Repeat the listing below word for word, starting at its first line and ending with the line that contains "og andre, utan at eg går nærare inn på det", and give nothing beyond those lines.

[Exercise materials]

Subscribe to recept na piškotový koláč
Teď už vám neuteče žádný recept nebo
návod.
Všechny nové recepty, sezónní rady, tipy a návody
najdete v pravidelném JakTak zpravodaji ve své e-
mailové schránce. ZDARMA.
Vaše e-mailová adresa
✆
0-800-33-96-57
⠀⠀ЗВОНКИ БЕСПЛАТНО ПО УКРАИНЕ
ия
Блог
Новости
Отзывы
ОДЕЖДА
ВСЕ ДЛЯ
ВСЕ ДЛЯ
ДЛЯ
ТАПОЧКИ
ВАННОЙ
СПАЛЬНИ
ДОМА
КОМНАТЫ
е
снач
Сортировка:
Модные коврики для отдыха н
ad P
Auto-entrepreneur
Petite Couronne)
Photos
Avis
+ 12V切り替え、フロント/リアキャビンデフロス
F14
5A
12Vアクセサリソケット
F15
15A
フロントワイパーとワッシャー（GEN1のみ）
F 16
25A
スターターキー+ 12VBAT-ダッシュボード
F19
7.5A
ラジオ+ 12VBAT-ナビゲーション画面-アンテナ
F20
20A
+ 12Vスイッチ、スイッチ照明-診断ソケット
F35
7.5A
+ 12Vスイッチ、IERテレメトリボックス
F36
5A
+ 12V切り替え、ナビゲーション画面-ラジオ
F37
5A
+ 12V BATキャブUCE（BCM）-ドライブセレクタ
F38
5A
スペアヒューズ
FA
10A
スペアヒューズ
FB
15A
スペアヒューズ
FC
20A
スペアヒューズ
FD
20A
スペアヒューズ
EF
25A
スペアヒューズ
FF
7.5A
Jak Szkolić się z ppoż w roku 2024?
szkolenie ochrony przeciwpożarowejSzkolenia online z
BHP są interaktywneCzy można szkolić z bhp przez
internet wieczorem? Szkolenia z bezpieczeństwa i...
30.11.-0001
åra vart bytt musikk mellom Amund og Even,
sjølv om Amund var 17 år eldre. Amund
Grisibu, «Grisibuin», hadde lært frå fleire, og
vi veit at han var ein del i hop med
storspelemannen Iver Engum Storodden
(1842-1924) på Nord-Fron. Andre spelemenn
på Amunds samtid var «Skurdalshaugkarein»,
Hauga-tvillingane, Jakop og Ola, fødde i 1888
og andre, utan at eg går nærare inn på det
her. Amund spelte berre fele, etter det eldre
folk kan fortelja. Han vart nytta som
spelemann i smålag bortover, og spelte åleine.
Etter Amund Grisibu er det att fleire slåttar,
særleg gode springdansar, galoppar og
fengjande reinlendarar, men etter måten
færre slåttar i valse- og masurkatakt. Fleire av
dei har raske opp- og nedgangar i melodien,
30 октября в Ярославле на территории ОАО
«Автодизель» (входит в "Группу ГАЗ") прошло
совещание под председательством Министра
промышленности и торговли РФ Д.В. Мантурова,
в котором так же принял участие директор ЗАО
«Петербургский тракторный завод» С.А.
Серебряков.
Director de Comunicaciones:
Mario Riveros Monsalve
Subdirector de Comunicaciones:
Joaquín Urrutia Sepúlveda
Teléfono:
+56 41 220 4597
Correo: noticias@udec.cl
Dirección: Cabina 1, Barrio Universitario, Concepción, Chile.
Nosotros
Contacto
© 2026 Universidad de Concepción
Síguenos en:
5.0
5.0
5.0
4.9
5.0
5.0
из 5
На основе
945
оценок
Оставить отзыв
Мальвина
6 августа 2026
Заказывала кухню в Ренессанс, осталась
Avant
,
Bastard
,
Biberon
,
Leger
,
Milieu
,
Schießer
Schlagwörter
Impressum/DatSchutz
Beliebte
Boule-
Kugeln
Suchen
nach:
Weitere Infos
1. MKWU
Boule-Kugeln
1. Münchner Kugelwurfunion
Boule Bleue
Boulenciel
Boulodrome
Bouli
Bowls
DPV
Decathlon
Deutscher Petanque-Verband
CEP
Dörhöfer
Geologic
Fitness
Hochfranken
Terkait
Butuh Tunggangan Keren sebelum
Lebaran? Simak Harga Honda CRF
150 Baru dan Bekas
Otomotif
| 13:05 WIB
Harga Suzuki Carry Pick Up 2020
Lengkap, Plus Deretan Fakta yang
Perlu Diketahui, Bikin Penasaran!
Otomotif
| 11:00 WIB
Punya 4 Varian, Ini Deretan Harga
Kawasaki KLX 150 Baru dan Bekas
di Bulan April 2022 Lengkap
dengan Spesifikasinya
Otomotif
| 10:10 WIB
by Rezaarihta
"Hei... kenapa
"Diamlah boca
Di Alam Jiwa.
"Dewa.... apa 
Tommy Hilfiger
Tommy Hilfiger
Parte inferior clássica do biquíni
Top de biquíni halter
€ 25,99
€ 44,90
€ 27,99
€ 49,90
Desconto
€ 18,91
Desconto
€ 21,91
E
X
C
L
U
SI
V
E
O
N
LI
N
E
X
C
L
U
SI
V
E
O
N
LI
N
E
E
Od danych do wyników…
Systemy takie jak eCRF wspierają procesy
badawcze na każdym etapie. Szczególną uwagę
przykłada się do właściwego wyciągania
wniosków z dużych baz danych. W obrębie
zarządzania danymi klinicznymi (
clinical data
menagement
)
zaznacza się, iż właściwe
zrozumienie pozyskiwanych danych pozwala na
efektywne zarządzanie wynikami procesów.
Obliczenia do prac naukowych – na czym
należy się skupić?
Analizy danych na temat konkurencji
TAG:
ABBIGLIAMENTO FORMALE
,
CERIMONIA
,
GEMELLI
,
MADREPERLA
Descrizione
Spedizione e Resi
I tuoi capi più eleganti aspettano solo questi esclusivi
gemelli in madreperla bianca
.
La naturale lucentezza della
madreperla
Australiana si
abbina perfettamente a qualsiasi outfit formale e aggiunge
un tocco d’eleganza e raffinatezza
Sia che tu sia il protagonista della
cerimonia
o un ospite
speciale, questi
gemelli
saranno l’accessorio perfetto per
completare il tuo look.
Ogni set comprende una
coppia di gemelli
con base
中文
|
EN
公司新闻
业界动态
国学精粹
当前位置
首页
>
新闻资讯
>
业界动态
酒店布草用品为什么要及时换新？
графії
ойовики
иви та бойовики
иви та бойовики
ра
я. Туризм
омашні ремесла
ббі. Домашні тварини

[/Exercise materials]

* **Reply**
Subscribe to recept na piškotový koláč
Teď už vám neuteče žádný recept nebo
návod.
Všechny nové recepty, sezónní rady, tipy a návody
najdete v pravidelném JakTak zpravodaji ve své e-
mailové schránce. ZDARMA.
Vaše e-mailová adresa
✆
0-800-33-96-57
⠀⠀ЗВОНКИ БЕСПЛАТНО ПО УКРАИНЕ
ия
Блог
Новости
Отзывы
ОДЕЖДА
ВСЕ ДЛЯ
ВСЕ ДЛЯ
ДЛЯ
ТАПОЧКИ
ВАННОЙ
СПАЛЬНИ
ДОМА
КОМНАТЫ
е
снач
Сортировка:
Модные коврики для отдыха н
ad P
Auto-entrepreneur
Petite Couronne)
Photos
Avis
+ 12V切り替え、フロント/リアキャビンデフロス
F14
5A
12Vアクセサリソケット
F15
15A
フロントワイパーとワッシャー（GEN1のみ）
F 16
25A
スターターキー+ 12VBAT-ダッシュボード
F19
7.5A
ラジオ+ 12VBAT-ナビゲーション画面-アンテナ
F20
20A
+ 12Vスイッチ、スイッチ照明-診断ソケット
F35
7.5A
+ 12Vスイッチ、IERテレメトリボックス
F36
5A
+ 12V切り替え、ナビゲーション画面-ラジオ
F37
5A
+ 12V BATキャブUCE（BCM）-ドライブセレクタ
F38
5A
スペアヒューズ
FA
10A
スペアヒューズ
FB
15A
スペアヒューズ
FC
20A
スペアヒューズ
FD
20A
スペアヒューズ
EF
25A
スペアヒューズ
FF
7.5A
Jak Szkolić się z ppoż w roku 2024?
szkolenie ochrony przeciwpożarowejSzkolenia online z
BHP są interaktywneCzy można szkolić z bhp przez
internet wieczorem? Szkolenia z bezpieczeństwa i...
30.11.-0001
åra vart bytt musikk mellom Amund og Even,
sjølv om Amund var 17 år eldre. Amund
Grisibu, «Grisibuin», hadde lært frå fleire, og
vi veit at han var ein del i hop med
storspelemannen Iver Engum Storodden
(1842-1924) på Nord-Fron. Andre spelemenn
på Amunds samtid var «Skurdalshaugkarein»,
Hauga-tvillingane, Jakop og Ola, fødde i 1888
og andre, utan at eg går nærare inn på det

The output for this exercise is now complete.